Convert CString to string (VC6)

I have tested this and it works fine.

std::string Utils::CString2String(const CString& cString) 
{
    std::string strStd;

    for (int i = 0;  i < cString.GetLength();  ++i)
    {
        if (cString[i] <= 0x7f)
            strStd.append(1, static_cast<char>(cString[i]));
        else
            strStd.append(1, '?');
    }

    return strStd;
}

It is more effecient to convert CString to std::string using the conversion where the length is specified.

CString someStr("Hello how are you");
std::string std(somStr, someStr.GetLength());

In tight loop this makes a significant performance improvement.


This is a follow up to Sal's answer, where he/she provided the solution:

CString someStr("Hello how are you");
std::string std(somStr, someStr.GetLength());

This is useful also when converting a non-typical C-String to a std::string

A use case for me was having a pre-allocated char array (like C-String), but it's not NUL terminated. (i.e.
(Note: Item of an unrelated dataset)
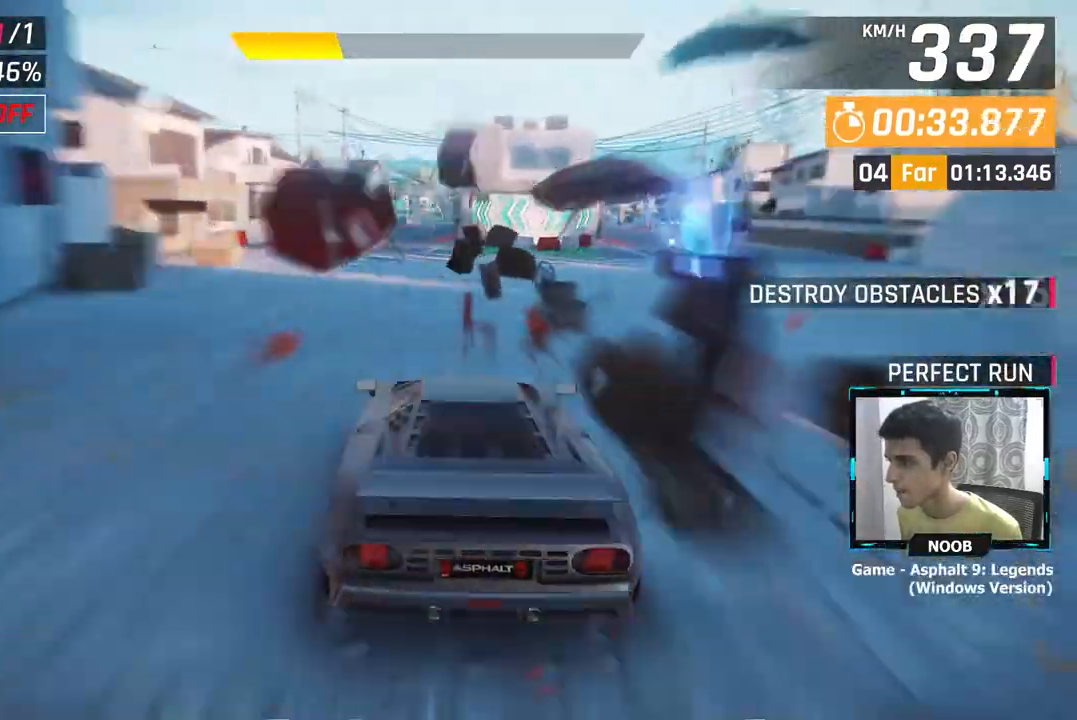
{"buttons": [], "left_stick": "center", "right_stick": "center", "events": [[67, "L1", "up"]]}
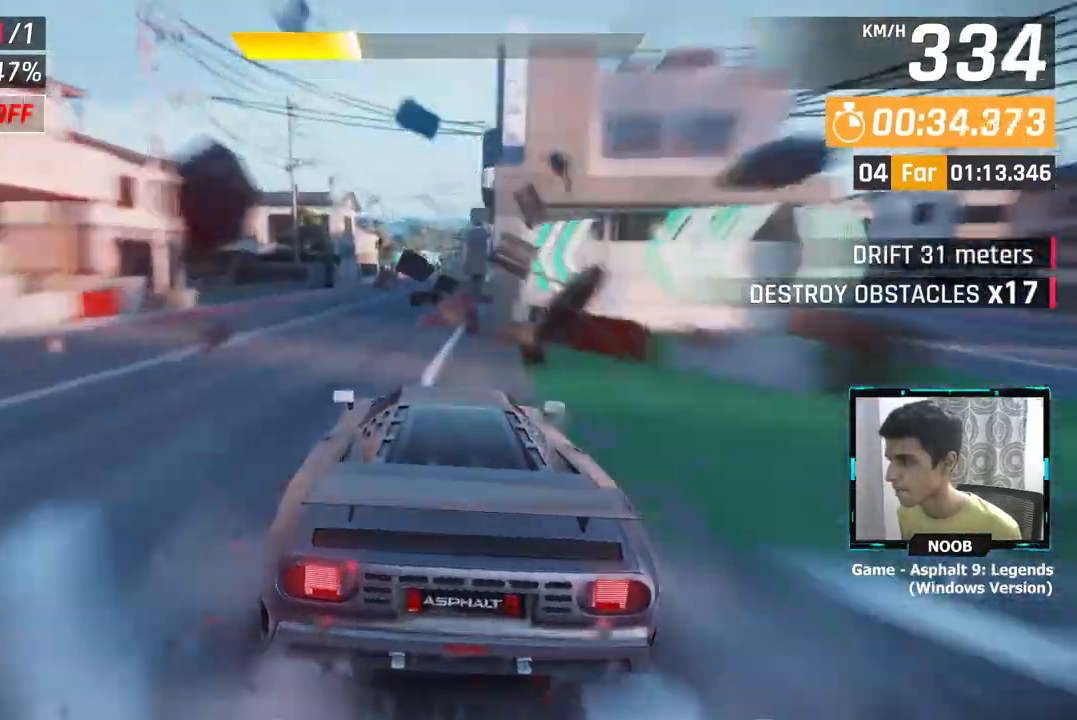
{"buttons": [], "left_stick": "center", "right_stick": "center", "events": [[50, "L1", "down"], [134, "L1", "up"]]}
SHA digest). The above syntax allows me to specify the length of the SHA digest of the char array so that std::string doesn't have to look for the terminating NUL char, which may or may not be there.

Such as:

unsigned char hashResult[SHA_DIGEST_LENGTH];    
auto value = std::string(reinterpret_cast<char*>hashResult, SHA_DIGEST_LENGTH);

If you're looking to convert easily between other strings types, perhaps the _bstr_t class would be more appropriate? It supports converstion between char, wchar_t and BSTR.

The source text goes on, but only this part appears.